» What is being asked
Return the listing below word for word.

» Stored rows
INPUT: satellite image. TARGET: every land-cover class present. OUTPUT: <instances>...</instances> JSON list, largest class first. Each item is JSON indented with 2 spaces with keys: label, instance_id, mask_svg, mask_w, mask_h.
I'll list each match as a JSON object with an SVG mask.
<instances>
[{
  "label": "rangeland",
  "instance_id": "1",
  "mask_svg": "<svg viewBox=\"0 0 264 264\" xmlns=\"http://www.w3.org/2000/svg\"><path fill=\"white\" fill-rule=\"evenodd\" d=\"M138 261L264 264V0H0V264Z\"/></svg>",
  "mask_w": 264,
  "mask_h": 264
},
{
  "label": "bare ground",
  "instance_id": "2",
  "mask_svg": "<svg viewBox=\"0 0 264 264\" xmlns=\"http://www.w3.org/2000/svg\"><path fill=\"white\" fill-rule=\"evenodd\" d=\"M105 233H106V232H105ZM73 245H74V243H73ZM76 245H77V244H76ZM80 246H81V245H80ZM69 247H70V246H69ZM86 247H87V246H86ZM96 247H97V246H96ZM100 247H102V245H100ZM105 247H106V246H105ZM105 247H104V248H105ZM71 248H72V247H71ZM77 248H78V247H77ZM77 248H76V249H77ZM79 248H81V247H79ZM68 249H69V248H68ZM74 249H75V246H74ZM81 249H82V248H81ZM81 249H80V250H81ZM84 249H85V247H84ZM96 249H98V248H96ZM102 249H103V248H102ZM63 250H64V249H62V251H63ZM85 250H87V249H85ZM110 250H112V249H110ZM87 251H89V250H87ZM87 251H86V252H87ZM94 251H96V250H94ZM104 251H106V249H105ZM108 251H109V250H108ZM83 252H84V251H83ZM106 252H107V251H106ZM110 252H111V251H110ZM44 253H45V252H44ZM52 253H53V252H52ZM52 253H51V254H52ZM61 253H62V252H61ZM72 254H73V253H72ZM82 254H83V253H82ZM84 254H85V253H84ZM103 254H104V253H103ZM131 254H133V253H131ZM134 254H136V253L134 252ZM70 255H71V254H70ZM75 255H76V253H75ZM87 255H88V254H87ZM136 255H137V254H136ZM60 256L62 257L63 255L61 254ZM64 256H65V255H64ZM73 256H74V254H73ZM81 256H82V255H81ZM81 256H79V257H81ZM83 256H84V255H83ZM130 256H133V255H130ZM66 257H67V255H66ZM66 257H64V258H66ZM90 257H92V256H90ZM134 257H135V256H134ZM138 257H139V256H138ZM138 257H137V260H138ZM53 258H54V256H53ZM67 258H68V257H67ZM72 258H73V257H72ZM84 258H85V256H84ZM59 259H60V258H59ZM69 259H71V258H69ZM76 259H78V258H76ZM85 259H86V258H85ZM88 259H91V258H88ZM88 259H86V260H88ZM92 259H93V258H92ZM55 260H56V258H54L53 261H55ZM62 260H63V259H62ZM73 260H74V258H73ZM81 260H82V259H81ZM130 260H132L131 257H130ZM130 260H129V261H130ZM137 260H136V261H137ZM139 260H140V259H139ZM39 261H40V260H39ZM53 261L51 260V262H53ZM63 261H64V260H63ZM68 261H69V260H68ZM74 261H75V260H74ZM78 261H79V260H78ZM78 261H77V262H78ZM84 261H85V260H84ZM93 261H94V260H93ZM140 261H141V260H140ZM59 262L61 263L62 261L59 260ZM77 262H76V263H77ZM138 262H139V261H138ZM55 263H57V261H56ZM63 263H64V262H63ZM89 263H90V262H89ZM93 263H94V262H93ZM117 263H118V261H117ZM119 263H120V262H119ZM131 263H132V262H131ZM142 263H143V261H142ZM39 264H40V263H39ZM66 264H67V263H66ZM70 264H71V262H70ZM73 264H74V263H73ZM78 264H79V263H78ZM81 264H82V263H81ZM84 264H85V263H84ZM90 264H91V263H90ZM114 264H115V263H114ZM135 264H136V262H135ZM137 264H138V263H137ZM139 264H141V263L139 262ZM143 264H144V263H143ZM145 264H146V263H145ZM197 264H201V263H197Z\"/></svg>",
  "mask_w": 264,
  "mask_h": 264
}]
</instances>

» Worked answer
INPUT: satellite image. TARGET: every land-cover class present. OUTPUT: <instances>...</instances> JSON list, largest class first. Each item is JSON indented with 2 spaces with keys: label, instance_id, mask_svg, mask_w, mask_h.
I'll list each match as a JSON object with an SVG mask.
<instances>
[{
  "label": "rangeland",
  "instance_id": "1",
  "mask_svg": "<svg viewBox=\"0 0 264 264\" xmlns=\"http://www.w3.org/2000/svg\"><path fill=\"white\" fill-rule=\"evenodd\" d=\"M138 261L264 264V0H0V264Z\"/></svg>",
  "mask_w": 264,
  "mask_h": 264
},
{
  "label": "bare ground",
  "instance_id": "2",
  "mask_svg": "<svg viewBox=\"0 0 264 264\" xmlns=\"http://www.w3.org/2000/svg\"><path fill=\"white\" fill-rule=\"evenodd\" d=\"M105 233H106V232H105ZM73 245H74V243H73ZM76 245H77V244H76ZM80 246H81V245H80ZM69 247H70V246H69ZM86 247H87V246H86ZM96 247H97V246H96ZM100 247H102V245H100ZM105 247H106V246H105ZM105 247H104V248H105ZM71 248H72V247H71ZM77 248H78V247H77ZM77 248H76V249H77ZM79 248H81V247H79ZM68 249H69V248H68ZM74 249H75V246H74ZM81 249H82V248H81ZM81 249H80V250H81ZM84 249H85V247H84ZM96 249H98V248H96ZM102 249H103V248H102ZM63 250H64V249H62V251H63ZM85 250H87V249H85ZM110 250H112V249H110ZM87 251H89V250H87ZM87 251H86V252H87ZM94 251H96V250H94ZM104 251H106V249H105ZM108 251H109V250H108ZM83 252H84V251H83ZM106 252H107V251H106ZM110 252H111V251H110ZM44 253H45V252H44ZM52 253H53V252H52ZM52 253H51V254H52ZM61 253H62V252H61ZM72 254H73V253H72ZM82 254H83V253H82ZM84 254H85V253H84ZM103 254H104V253H103ZM131 254H133V253H131ZM134 254H136V253L134 252ZM70 255H71V254H70ZM75 255H76V253H75ZM87 255H88V254H87ZM136 255H137V254H136ZM60 256L62 257L63 255L61 254ZM64 256H65V255H64ZM73 256H74V254H73ZM81 256H82V255H81ZM81 256H79V257H81ZM83 256H84V255H83ZM130 256H133V255H130ZM66 257H67V255H66ZM66 257H64V258H66ZM90 257H92V256H90ZM134 257H135V256H134ZM138 257H139V256H138ZM138 257H137V260H138ZM53 258H54V256H53ZM67 258H68V257H67ZM72 258H73V257H72ZM84 258H85V256H84ZM59 259H60V258H59ZM69 259H71V258H69ZM76 259H78V258H76ZM85 259H86V258H85ZM88 259H91V258H88ZM88 259H86V260H88ZM92 259H93V258H92ZM55 260H56V258H54L53 261H55ZM62 260H63V259H62ZM73 260H74V258H73ZM81 260H82V259H81ZM130 260H132L131 257H130ZM130 260H129V261H130ZM137 260H136V261H137ZM139 260H140V259H139ZM39 261H40V260H39ZM53 261L51 260V262H53ZM63 261H64V260H63ZM68 261H69V260H68ZM74 261H75V260H74ZM78 261H79V260H78ZM78 261H77V262H78ZM84 261H85V260H84ZM93 261H94V260H93ZM140 261H141V260H140ZM59 262L61 263L62 261L59 260ZM77 262H76V263H77ZM138 262H139V261H138ZM55 263H57V261H56ZM63 263H64V262H63ZM89 263H90V262H89ZM93 263H94V262H93ZM117 263H118V261H117ZM119 263H120V262H119ZM131 263H132V262H131ZM142 263H143V261H142ZM39 264H40V263H39ZM66 264H67V263H66ZM70 264H71V262H70ZM73 264H74V263H73ZM78 264H79V263H78ZM81 264H82V263H81ZM84 264H85V263H84ZM90 264H91V263H90ZM114 264H115V263H114ZM135 264H136V262H135ZM137 264H138V263H137ZM139 264H141V263L139 262ZM143 264H144V263H143ZM145 264H146V263H145ZM197 264H201V263H197Z\"/></svg>",
  "mask_w": 264,
  "mask_h": 264
}]
</instances>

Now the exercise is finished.